- Questions -
**1.** In the excerpt on online defamation, what is the value of a defamation action?
**2.** List every forum of information exchange that the excerpt on online defamation names as a possible minefield for defamatory statements.

- Excerpt provided -
·····

Dr. B.N. Neelima*
The internet has heralded an era of freedom of expression, unprecedented in human history and only with the push of a button, writers now have access to a global audience. But with this new media also came the facility of attacking anyone instantly with a global distribution. Before the internet, a person’s efforts to defame another were limited to their own social network. Now, at no cost, anyone can go on to the Internet and publish defamatory information. Individuals, institutions and businesses suffer defamation to their reputation and goodwill, often from anonymous text or posters, or those with a virtual identity, claiming to be someone they are not. And the scope of the damage is global.
Nothing is more valuable to a person than his/her reputation. That is the reason, in the case of public figures or organizations, defamatory statements rarely go unchallenged. While the goal in a defamation action can be to recover damages, it may not often be the primary goal. The value of a defamation action is to gain back lost reputation. On the internet, there are several forums of information exchange that could become a minefield for defamatory statements. These include blogs, usenet groups, bulletin boards, emails, chat rooms, etc. Among all the above mentioned fora, it is probably the blogs that have become extremely popular, next only to the email, as a potential instrument of information exchange. But the email has been considered limited in its scope, addressed to only a handful of persons. A blog on the other hand, has a global audience.

·····

- Data supplied -
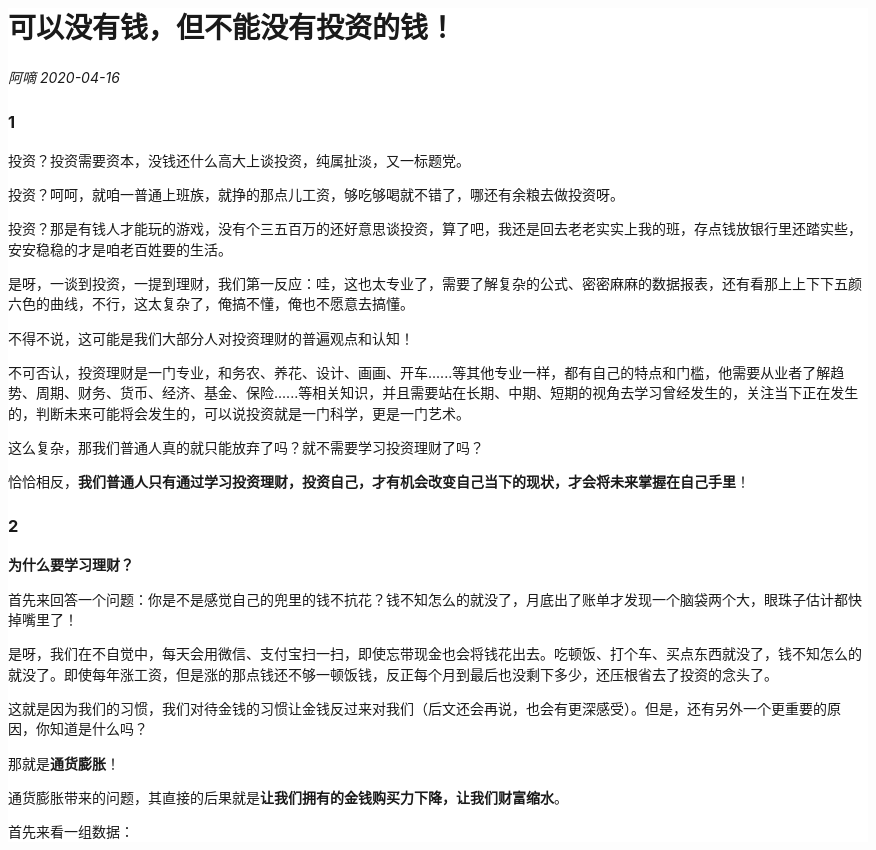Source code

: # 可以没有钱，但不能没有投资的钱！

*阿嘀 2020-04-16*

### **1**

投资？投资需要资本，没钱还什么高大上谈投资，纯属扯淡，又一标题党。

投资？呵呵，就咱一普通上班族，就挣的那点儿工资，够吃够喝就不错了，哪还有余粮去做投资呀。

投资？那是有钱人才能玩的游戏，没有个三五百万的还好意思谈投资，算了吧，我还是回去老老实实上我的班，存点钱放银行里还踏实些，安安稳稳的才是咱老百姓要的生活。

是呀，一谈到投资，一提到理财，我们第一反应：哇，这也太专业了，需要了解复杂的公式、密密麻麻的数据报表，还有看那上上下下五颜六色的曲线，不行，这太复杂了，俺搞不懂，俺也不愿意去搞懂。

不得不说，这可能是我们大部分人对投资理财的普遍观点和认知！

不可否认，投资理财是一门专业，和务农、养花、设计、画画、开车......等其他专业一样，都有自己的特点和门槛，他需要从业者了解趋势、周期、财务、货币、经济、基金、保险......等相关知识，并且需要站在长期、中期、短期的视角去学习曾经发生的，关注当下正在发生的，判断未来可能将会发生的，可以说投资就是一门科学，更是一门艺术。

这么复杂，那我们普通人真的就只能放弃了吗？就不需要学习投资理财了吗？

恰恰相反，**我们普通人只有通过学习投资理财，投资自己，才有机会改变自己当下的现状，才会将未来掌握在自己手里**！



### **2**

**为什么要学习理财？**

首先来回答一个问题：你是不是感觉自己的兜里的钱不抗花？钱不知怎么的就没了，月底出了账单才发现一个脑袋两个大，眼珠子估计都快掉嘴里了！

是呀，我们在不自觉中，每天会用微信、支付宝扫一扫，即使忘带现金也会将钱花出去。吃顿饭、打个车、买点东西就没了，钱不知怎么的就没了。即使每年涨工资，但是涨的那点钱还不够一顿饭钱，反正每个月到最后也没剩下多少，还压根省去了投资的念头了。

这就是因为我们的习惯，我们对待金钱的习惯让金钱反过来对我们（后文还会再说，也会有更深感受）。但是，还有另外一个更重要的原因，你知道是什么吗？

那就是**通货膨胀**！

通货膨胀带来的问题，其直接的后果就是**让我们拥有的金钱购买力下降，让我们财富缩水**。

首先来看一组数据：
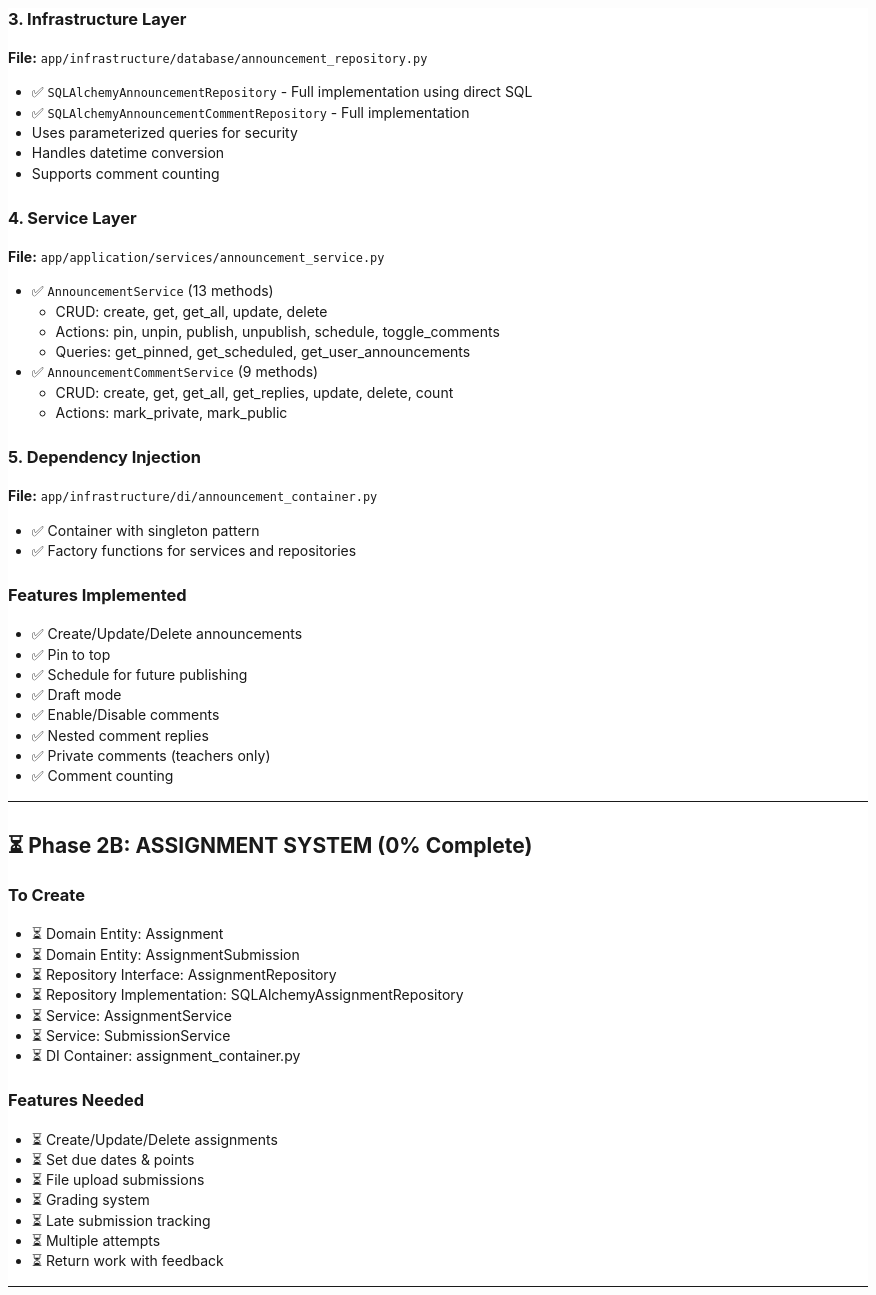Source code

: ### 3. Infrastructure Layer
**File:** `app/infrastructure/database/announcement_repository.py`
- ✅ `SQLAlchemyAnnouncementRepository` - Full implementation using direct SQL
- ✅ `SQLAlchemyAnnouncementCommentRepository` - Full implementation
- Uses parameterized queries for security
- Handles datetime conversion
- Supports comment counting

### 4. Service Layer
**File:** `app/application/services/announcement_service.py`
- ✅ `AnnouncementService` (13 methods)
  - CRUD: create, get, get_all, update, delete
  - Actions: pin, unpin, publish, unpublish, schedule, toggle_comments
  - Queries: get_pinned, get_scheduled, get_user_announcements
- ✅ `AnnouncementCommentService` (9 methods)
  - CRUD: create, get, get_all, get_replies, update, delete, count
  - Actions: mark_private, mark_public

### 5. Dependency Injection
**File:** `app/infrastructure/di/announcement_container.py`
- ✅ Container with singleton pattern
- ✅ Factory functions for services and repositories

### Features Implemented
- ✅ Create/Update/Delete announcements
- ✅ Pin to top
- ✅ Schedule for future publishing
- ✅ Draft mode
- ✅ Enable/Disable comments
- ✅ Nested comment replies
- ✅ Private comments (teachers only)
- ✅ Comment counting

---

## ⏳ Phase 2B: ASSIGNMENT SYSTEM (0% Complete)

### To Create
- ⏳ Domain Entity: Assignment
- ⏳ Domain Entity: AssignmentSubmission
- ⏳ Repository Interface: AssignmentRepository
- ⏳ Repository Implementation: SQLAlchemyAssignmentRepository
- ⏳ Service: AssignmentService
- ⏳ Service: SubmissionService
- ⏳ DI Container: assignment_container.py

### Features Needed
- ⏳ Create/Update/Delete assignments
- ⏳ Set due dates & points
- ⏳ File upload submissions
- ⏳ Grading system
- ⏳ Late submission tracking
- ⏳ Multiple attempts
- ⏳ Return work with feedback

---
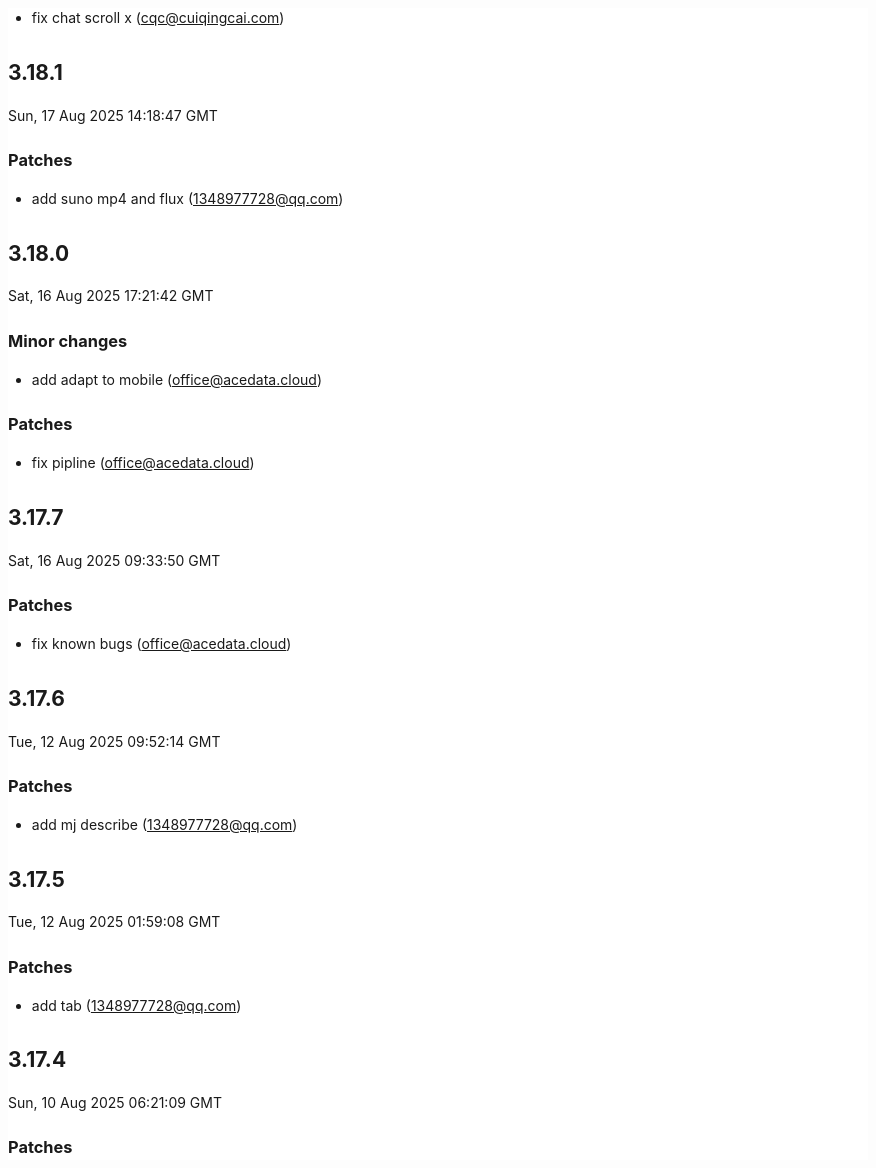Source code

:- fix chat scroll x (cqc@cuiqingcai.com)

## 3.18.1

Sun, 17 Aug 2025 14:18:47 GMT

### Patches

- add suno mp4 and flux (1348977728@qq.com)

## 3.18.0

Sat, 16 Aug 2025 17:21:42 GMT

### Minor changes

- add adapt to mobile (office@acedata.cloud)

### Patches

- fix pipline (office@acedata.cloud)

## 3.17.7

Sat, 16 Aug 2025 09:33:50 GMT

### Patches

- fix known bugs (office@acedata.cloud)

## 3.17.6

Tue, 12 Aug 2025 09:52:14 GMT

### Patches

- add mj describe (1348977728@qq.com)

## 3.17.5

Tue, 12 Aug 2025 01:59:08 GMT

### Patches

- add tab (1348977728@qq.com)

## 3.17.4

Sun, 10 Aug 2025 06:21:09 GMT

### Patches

·····

- Solved problems -
**1.** The value of a defamation action is to gain back lost reputation.

**2.** Blogs, usenet groups, bulletin boards, emails, chat rooms